Sept soldats ont été tués au combat tandis que cinq autres sont morts dans un accident alors qu’ils conduisaient pour renforcer l’unité attaquée, selon le communiqué.
L’attaque a eu lieu à environ 190 km de la capitale Niamey à Kandadji, près de la zone frontalière du Mali, du Burkina Faso et du Niger qui a été l’épicentre des insurrections islamistes dans la région du Sahel ces dernières années.
Plus tôt jeudi, trois sources, dont un officier supérieur de l’armée, qui a requis l’anonymat car elles ne sont pas autorisées à parler aux médias, ont déclaré qu’au moins dix soldats avaient été tués.

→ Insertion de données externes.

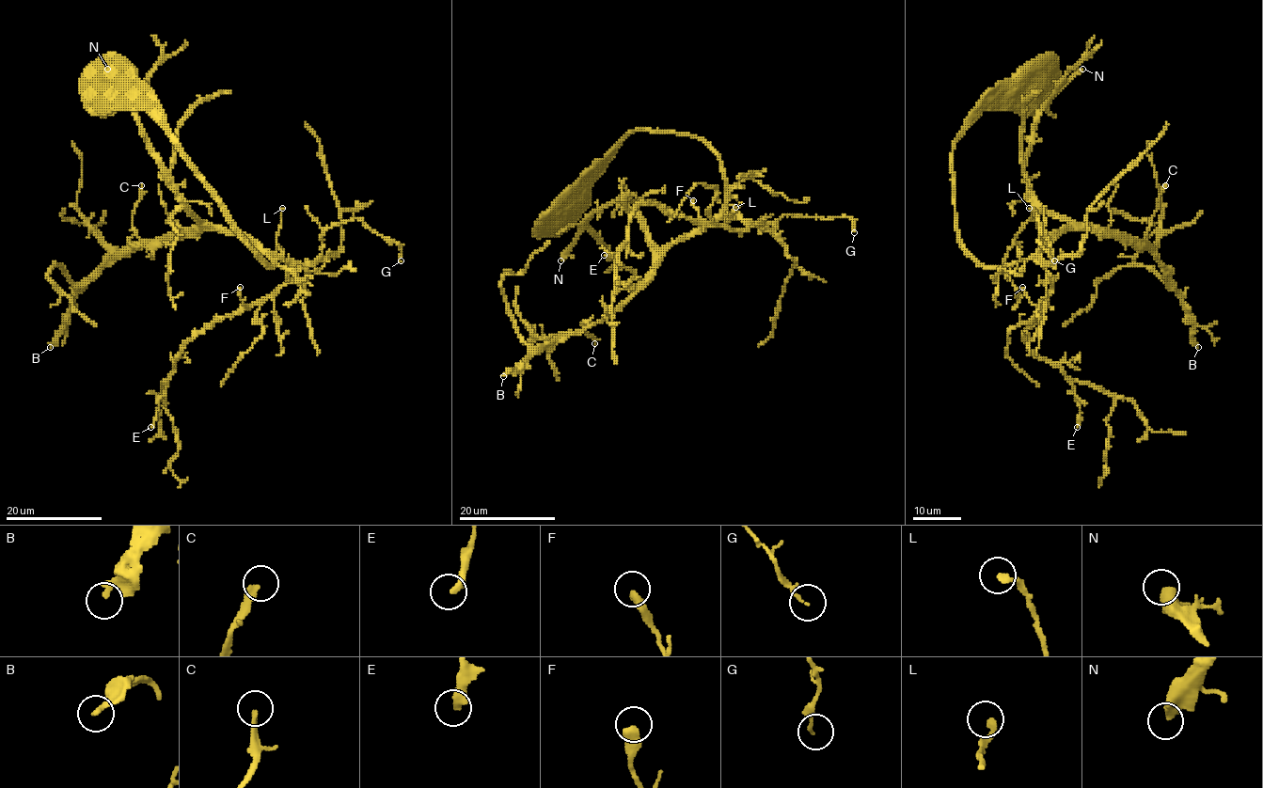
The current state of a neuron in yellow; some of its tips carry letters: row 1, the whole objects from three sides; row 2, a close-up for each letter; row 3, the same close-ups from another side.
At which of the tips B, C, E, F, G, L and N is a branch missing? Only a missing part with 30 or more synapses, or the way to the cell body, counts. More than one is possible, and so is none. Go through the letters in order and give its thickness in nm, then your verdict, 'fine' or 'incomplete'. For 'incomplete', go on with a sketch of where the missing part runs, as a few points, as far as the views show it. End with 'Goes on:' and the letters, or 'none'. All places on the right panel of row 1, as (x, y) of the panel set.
B: calibre 240 nm; fine
C: calibre 200 nm; fine
E: calibre 360 nm; fine
F: calibre 440 nm; fine
G: calibre 100 nm; fine
L: calibre 260 nm; fine
N: calibre 500 nm; incomplete
Goes on: N

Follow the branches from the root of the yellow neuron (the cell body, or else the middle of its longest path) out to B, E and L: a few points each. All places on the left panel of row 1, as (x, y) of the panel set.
B: (118, 73), (232, 229), (274, 263), (237, 234), (165, 234), (111, 260), (76, 295), (50, 347)
E: (118, 73), (232, 229), (270, 267), (279, 259), (293, 272), (267, 297), (215, 320), (184, 346), (150, 427)
L: (118, 73), (133, 89), (139, 103), (175, 143), (218, 203), (232, 229), (270, 267), (276, 254), (282, 208)

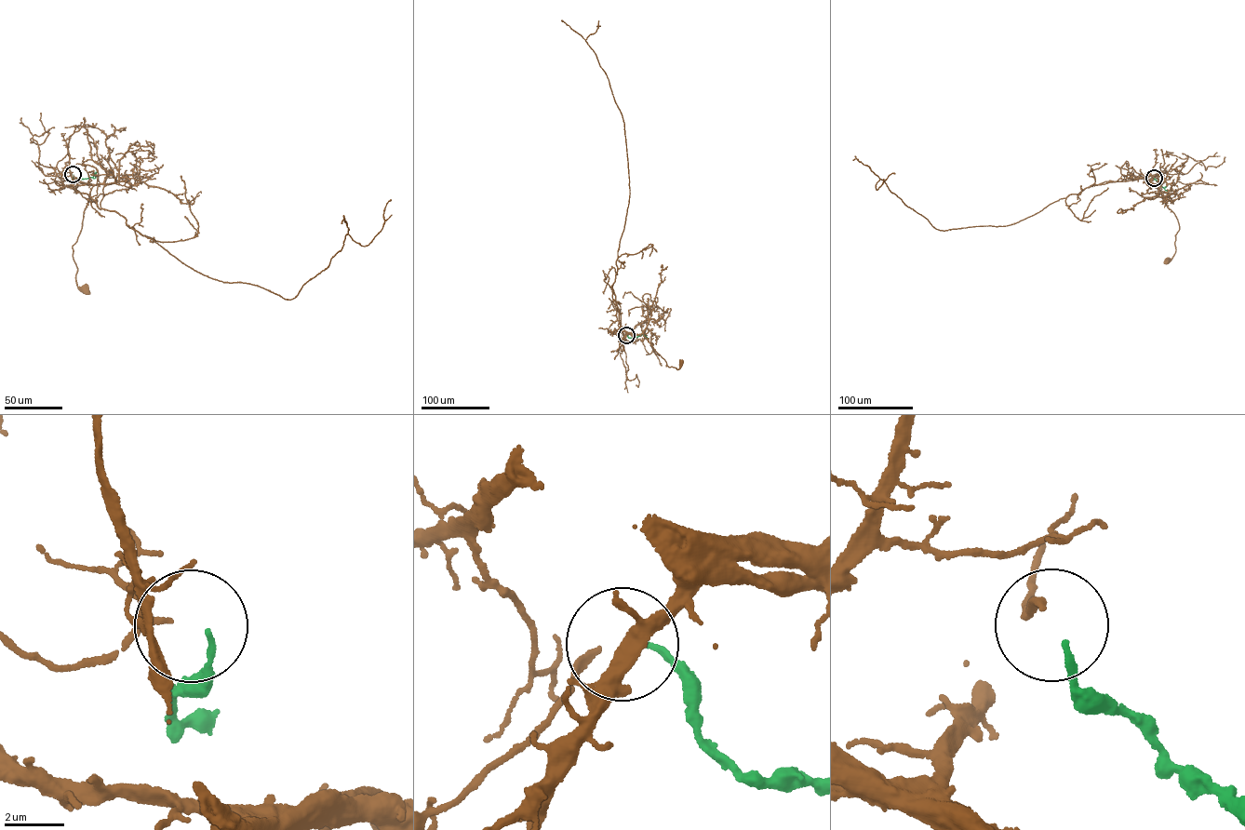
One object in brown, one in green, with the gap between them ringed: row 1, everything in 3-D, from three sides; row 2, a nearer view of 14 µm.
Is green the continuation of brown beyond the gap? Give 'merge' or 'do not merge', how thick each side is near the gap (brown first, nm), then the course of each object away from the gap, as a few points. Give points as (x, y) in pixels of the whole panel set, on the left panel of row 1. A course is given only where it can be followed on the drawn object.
merge; calibres 200 and 190 nm; course brown (72, 174), (61, 174), (60, 177), (93, 186), (81, 230), (72, 247), (76, 283), (87, 292); course green (73, 175), (72, 178), (93, 179), (94, 173)

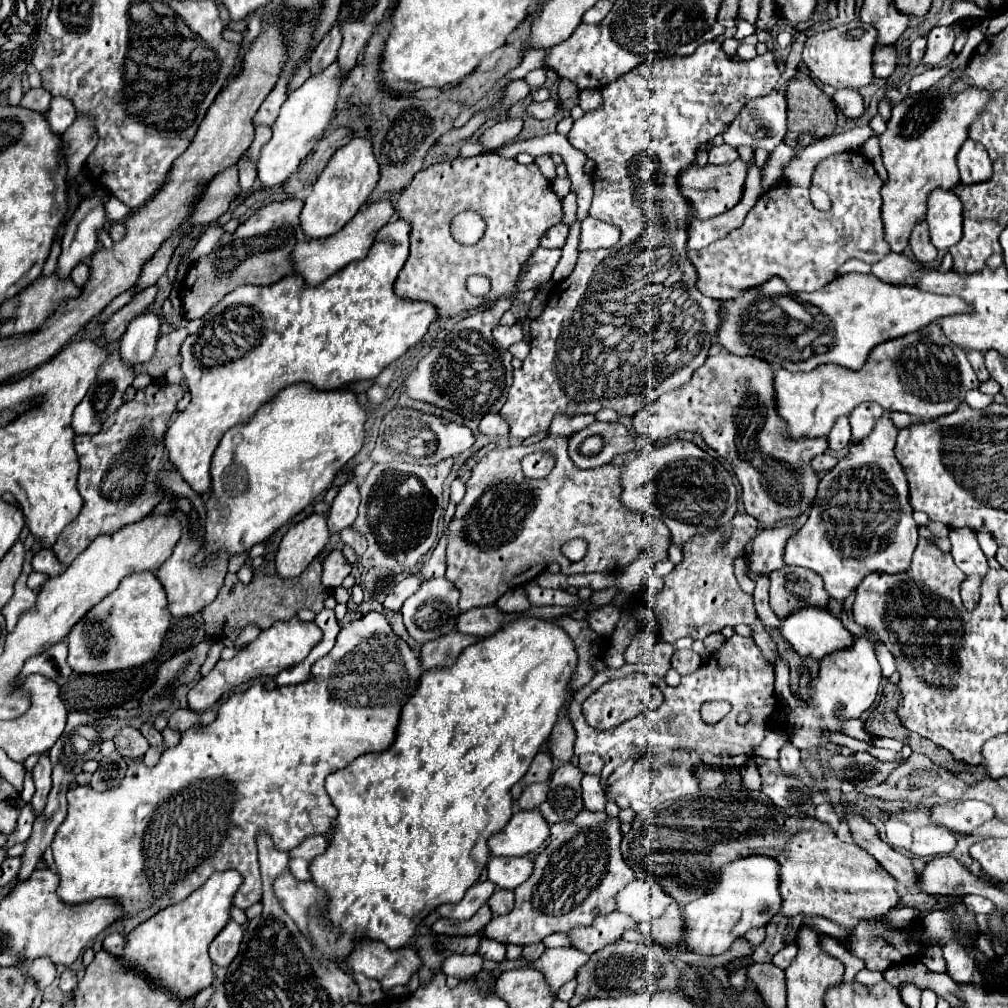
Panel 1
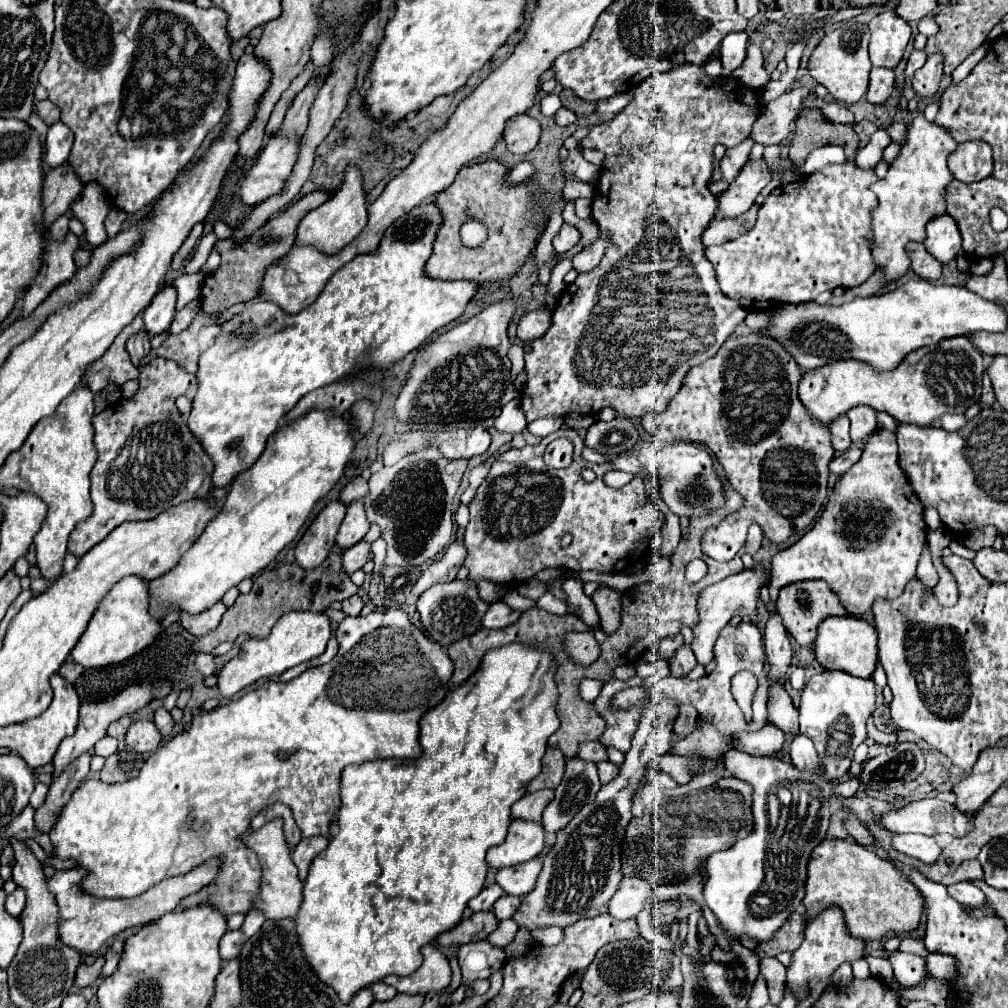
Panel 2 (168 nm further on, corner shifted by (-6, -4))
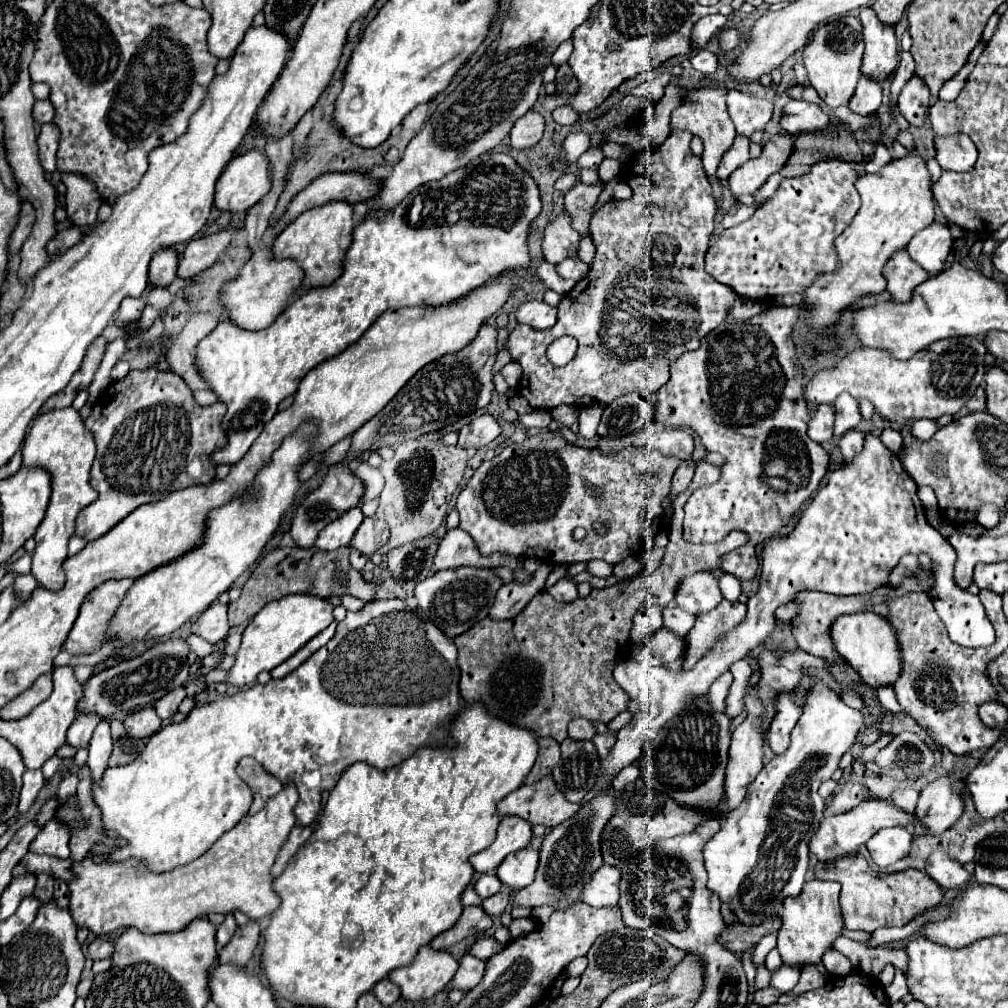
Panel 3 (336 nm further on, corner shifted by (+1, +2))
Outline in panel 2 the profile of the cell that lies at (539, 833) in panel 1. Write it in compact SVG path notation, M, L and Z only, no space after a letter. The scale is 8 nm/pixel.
M514 819L508 827L506 841L488 849L486 861L494 869L512 867L534 859L544 849L544 827L542 823Z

Ni les sources ni le ministère de la Défense ne précisent quel groupe en est responsable. Les filiales locales d’Al-Qaïda et de l’État islamique sont actives dans la région et mènent de fréquentes attaques contre des soldats et des civils.
Le communiqué du ministère de la Défense indique qu’une centaine d’insurgés ont été tués et que leurs motos et leurs armes ont été détruites. Il n’a donné aucun autre détail.
Deux sources sécuritaires ont déclaré que l’armée avait répondu à l’attaque avec des troupes au sol ainsi que des hélicoptères, dont l’un a été touché mais a pu regagner sa base.
« En cette circonstance difficile, nous appelons l’ensemble du personnel militaire à faire preuve de résilience face à ces épreuves, La bravoure dont nos soldats ont fait preuve aujourd’hui doit nous inspirer à continuer notre mission avec détermination ». Indique le communiqué du ministère de la Défense.
Le Niger est dirigé par une junte militaire qui a pris le pouvoir lors d’un coup d’État en juillet, en partie à cause du mécontentement face à la détérioration de la situation sécuritaire. Les pays voisins, le Mali et le Burkina Faso, ont chacun connu deux coups d’État au cours des trois dernières années.
Toutefois, les analystes de la sécurité affirment que les attaques se sont multipliées au Niger sous le président déchu Mohamed Bazoum, qui avait tenté de dialoguer avec les islamistes et les communautés rurales où ils sont enracinés.
Au moins 17 soldats ont été tués lors d’une autre attaque dans le sud-ouest du Niger à la mi-août.
La France a annoncé dimanche qu’elle retirerait ses 1.500 soldats du Niger avant la fin de l’année, après des semaines de pression de la junte et de manifestations populaires contre l’ancienne puissance coloniale, qui y disposait de forces pour combattre les insurgés.
Jeudi, plusieurs centaines de partisans de la junte se sont à nouveau rassemblés devant la base militaire française de Niamey pour exiger le départ des troupes.